La décision de radiation de Tidjane Thiam de la liste électorale en Côte d’Ivoire, rendue publique récemment, suscite un vif émoi. Pour en comprendre les fondements, il faut revenir au cœur du débat : le Code de la nationalité ivoirienne, et en particulier son article 48. Celui-ci stipule que tout Ivoirien ayant acquis une autre nationalité après l’âge de 18 ans perd de facto sa nationalité ivoirienne. Cette disposition, peu connue du grand public, est aujourd’hui au centre d’une tempête politico-juridique.
Selon cette lecture, un citoyen né Ivoirien, mais ayant acquis une autre nationalité à l’âge adulte — par exemple après des études à l’étranger — cesse légalement d’être Ivoirien, sauf s’il s’agit d’une double nationalité obtenue à la naissance. En d’autres termes, un enfant né d’un parent ivoirien et d’un parent étranger peut conserver sa binationalité, car celle-ci ne résulte pas d’un choix ultérieur.
C’est sur cette base que des militants proches du pouvoir ont saisi la justice pour contester la présence de Thiam sur la liste électorale. Pourtant, en 2022, il avait été valablement inscrit, muni d’un certificat de nationalité ivoirienne. La Commission électorale indépendante (CEI), après examen, avait confirmé sa régularité. Mais ses décisions étant susceptibles de recours, l’affaire a été portée devant un juge qui, ce week-end, a tranché : Tidjane Thiam ne remplit pas les conditions pour figurer sur la liste électorale, estimant qu’il n’était pas Ivoirien au moment de son inscription.

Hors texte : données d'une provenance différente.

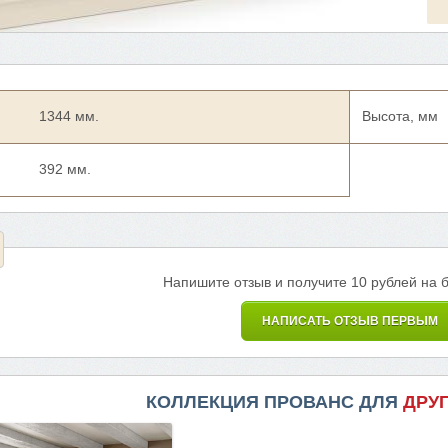
1344 мм.
Высота, мм
392 мм.
Напишите отзыв и получите 10 рублей на 
НАПИСАТЬ ОТЗЫВ ПЕРВЫМ
КОЛЛЕКЦИЯ ПРОВАНС ДЛЯ
ДРУ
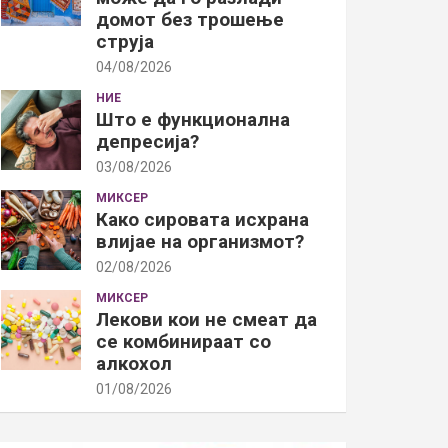
домот без трошење
струја
04/08/2026
НИЕ
Што е функционална
депресија?
03/08/2026
МИКСЕР
Како сировата исхрана
влијае на организмот?
02/08/2026
МИКСЕР
Лекови кои не смеат да
се комбинираат со
алкохол
01/08/2026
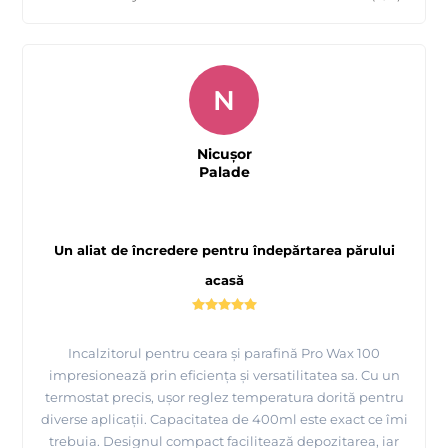
N
Nicușor
Palade
Un aliat de încredere pentru îndepărtarea părului
acasă
Incalzitorul pentru ceara și parafină Pro Wax 100
impresionează prin eficiența și versatilitatea sa. Cu un
termostat precis, ușor reglez temperatura dorită pentru
diverse aplicații. Capacitatea de 400ml este exact ce îmi
trebuia. Designul compact facilitează depozitarea, iar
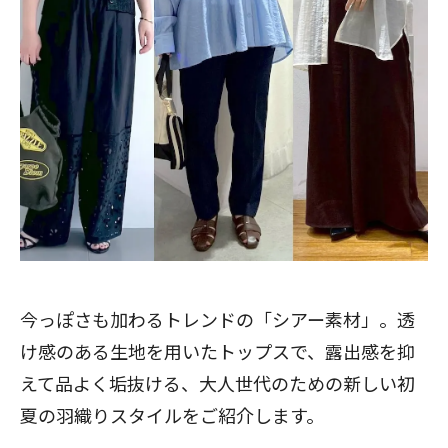
今っぽさも加わるトレンドの「シアー素材」。透
け感のある生地を用いたトップスで、露出感を抑
えて品よく垢抜ける、大人世代のための新しい初
夏の羽織りスタイルをご紹介します。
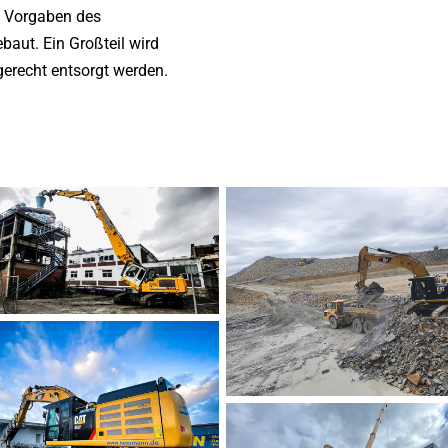
n Vorgaben des
baut. Ein Großteil wird
gerecht entsorgt werden.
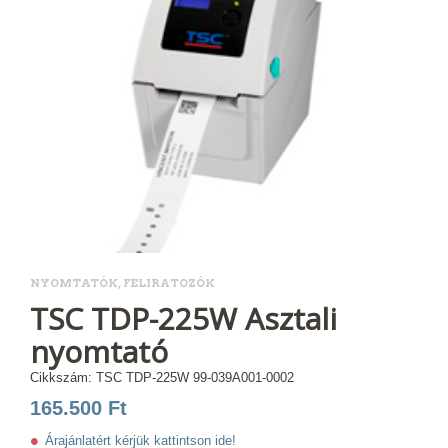
NYOMTATÓK, FELIRATOZÓK
TSC TDP-225W Asztali
nyomtató
Cikkszám: TSC TDP-225W 99-039A001-0002
165.500 Ft
•
Árajánlatért kérjük kattintson ide!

Une interprétation qui repose sur la supposition que Thiam aurait acquis la nationalité française après sa majorité. Or, ses avocats soutiennent l’inverse. Selon eux, Thiam est né Français. Son père, d’origine sénégalaise, n’aurait jamais détenu la nationalité sénégalaise et était citoyen français en vertu de son statut colonial sous l’AEF. Le nom de Thiam figure d’ailleurs dans le registre des Européens nés en Côte d’Ivoire, ce qui confirmerait sa nationalité française de naissance.
Désormais apatride ?
Le nœud du litige réside dans un décret de naturalisation obtenu par Thiam, que ses avocats qualifient de « naturalisation par surabondance ». Il s’agirait d’une formalité permettant à une personne déjà française de jouir pleinement de ses droits, sans pour autant signifier qu’il aurait acquis cette nationalité après sa majorité.
Autre élément troublant, Thiam a récemment renoncé à sa nationalité française, procédure qui n’est autorisée par la France que si le demandeur peut prouver qu’il possède une autre nationalité. Cela signifierait que, jusqu’à cette date, Thiam était bien reconnu comme Ivoirien par les autorités françaises.
La décision judiciaire soulève ainsi une contradiction profonde : si Thiam n’est plus Français et n’est pas reconnu comme Ivoirien, il devient apatride, situation incohérente avec le droit international.
Au-delà des considérations strictement juridiques, cette décision alimente les soupçons d’une instrumentalisation politique. Dans un pays marqué par des décennies de crises électorales liées à la question de la nationalité, la radiation de Thiam, potentiel candidat à la présidentielle, ne peut être perçue comme neutre. Certains y voient une manœuvre pour écarter un adversaire sérieux du jeu électoral.
Retour des vieux démons ?
Plus inquiétant encore, c’est l’impact de cette décision sur les milliers d’Ivoiriens de la diaspora. Beaucoup détiennent une double nationalité, acquise dans des circonstances similaires à celles de Thiam. Cette jurisprudence pourrait remettre en question leur droit de vote, voire leur citoyenneté ivoirienne, posant un problème majeur tant sur le plan administratif que politique.
Depuis les années 2000, la Côte d’Ivoire n’a jamais connu d’élection sans contentieux liés à la nationalité. L’article 48, flou et sujet à interprétation, symbolise ces tensions non résolues. La clarification de ce texte apparaît désormais comme un impératif démocratique.
Enfin, si cette décision réjouit certains camps politiques, elle participe aussi à renforcer les divisions au sein de la société ivoirienne. Dans un contexte déjà sensible, il appartient aux autorités de faire preuve de discernement pour éviter que la prochaine présidentielle ne rouvre les plaies du passé.